#CracNonStop: Nie taki mecz straszny, jakim go wynik maluje

malec-ghita-katowice

- Oczywiście – wynik się liczy. To on decyduje o miejscu w tabeli, o nastrojach – i w szatni, i na trybunach, i w internetowych dyskusjach. Ale są takie porażki, po których trudno mieć wielkie pretensje do piłkarzy  – pisze po meczu GKS Katowice – Cracovia (2:1) red. naczelny Terazpasy.pl Stanisław Malec „Crac” .

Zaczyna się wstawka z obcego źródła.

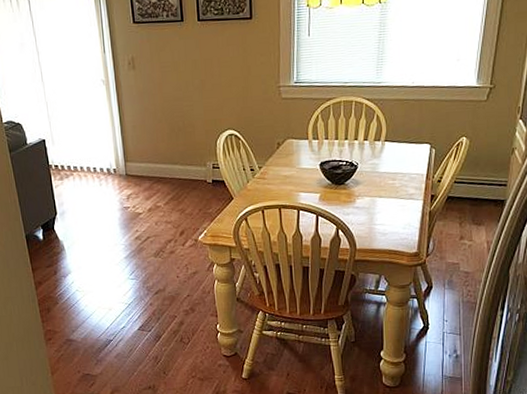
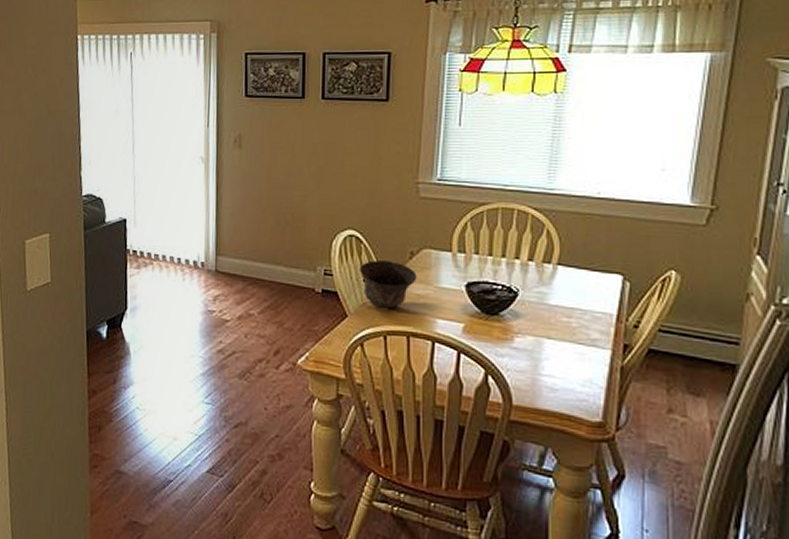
bowl: none [240,152,284,189] -> present [360,260,417,309]

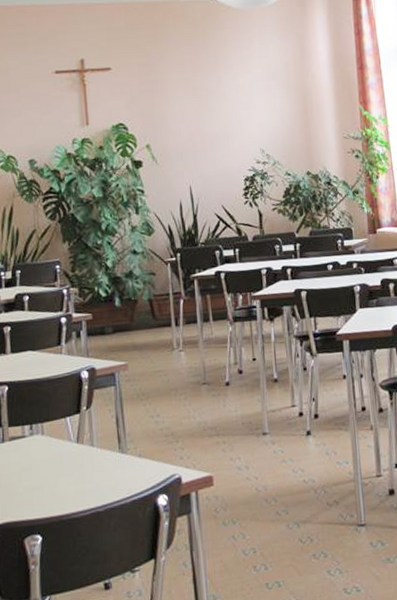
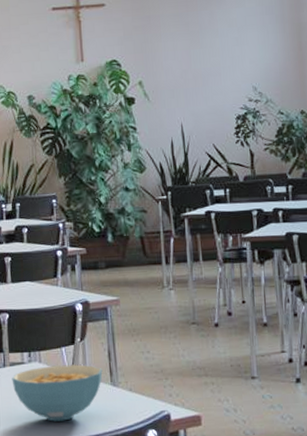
cereal bowl: none [11,433,110,496] -> present [11,364,103,422]

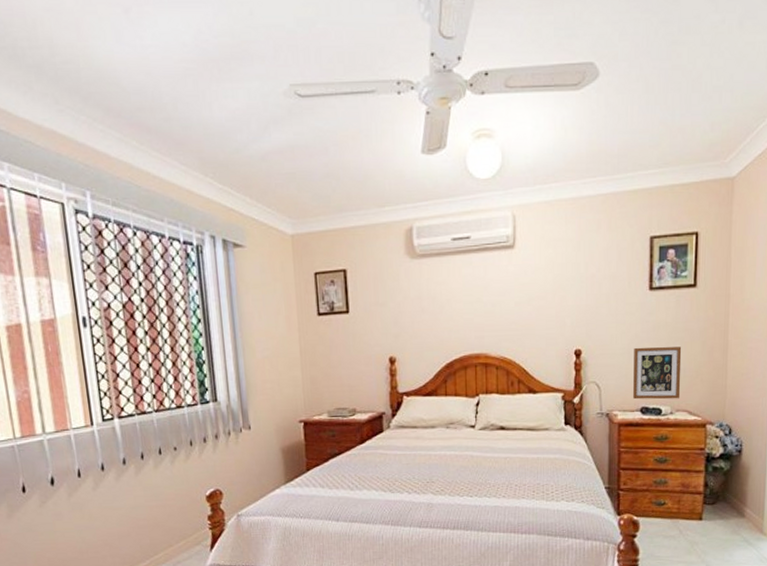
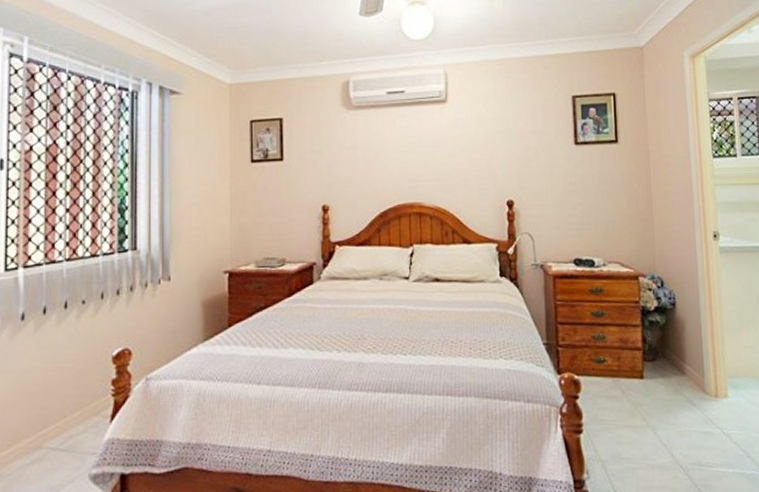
picture frame: present [633,347,682,400] -> none [564,198,611,251]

W niedzielę w Katowicach „Pasy” zagrały nieporównywalnie lepiej niż kilka dni wcześniej z Lechią. Lepiej niż w wygranym dwa tygodnie temu meczu z Motorem w Lublinie. Była walka, były sytuacje, była organizacja. Było wszystko – oprócz punktów. Oczywiście – wynik się liczy. To on decyduje o miejscu w tabeli, o nastrojach – i w szatni, i na trybunach, i w internetowych dyskusjach. Ale są takie porażki, po których trudno mieć wielkie pretensje do piłkarzy.

malec-ghita-katowice

Cracovia szybko dostała gonga – już w drugiej minucie padł gol dla GKS-u, po niefortunnej interwencji Ravasa i nieporozumieniu z Perkoviciem. Po meczu? Nie! Zespół Dawida Kroczka się nie rozsypał! Podjął walkę, przejął kontrolę nad meczem, zaczął grać piłką, stwarzać okazje i – mimo fantastycznej dyspozycji Kudły w bramce miejscowych – w 36. minucie doprowadził do wyrównania.

Po przerwie obraz gry się nie zmienił. „Pasy” nadal miały inicjatywę, nie zadowoliły się remisem, bardzo chciały zdobyć drugą bramkę i wygrać ten mecz. Gospodarze czyhali na jedną okazję. I niestety – ją dostali. Repka wykorzystał idealne dośrodkowanie i GKS zadał decydujący cios. Cracovia jeszcze walczyła, jeszcze mogła wyrównać, ale piłka po strzale Filipa Rózgi w końcówce poszybowała nad poprzeczką. I tyle…

 

Nie – tym razem kibice Cracovii, którzy w imponującej liczbie 1077 osób wypełnili sektor gości, nie bili brawo. Bo wynik boli, bo zespół wiosną zawodzi. Ale nie był to mecz, którego musimy się wstydzić. Drużyna dobrze zareagowała na wcześniejszą porażkę, a obraz gry dawał więcej powodów do nadziei niż frustracji.

To banał, ale taki jest sport – czasem przegrywa lepszy. Tak było w Katowicach. I chociaż coraz mniej łaskawa dla nas ligowa tabela się tym nie przejmie – my, kibice, powinniśmy to widzieć. Bo ten mecz mówił coś zupełnie innego niż jego wynik.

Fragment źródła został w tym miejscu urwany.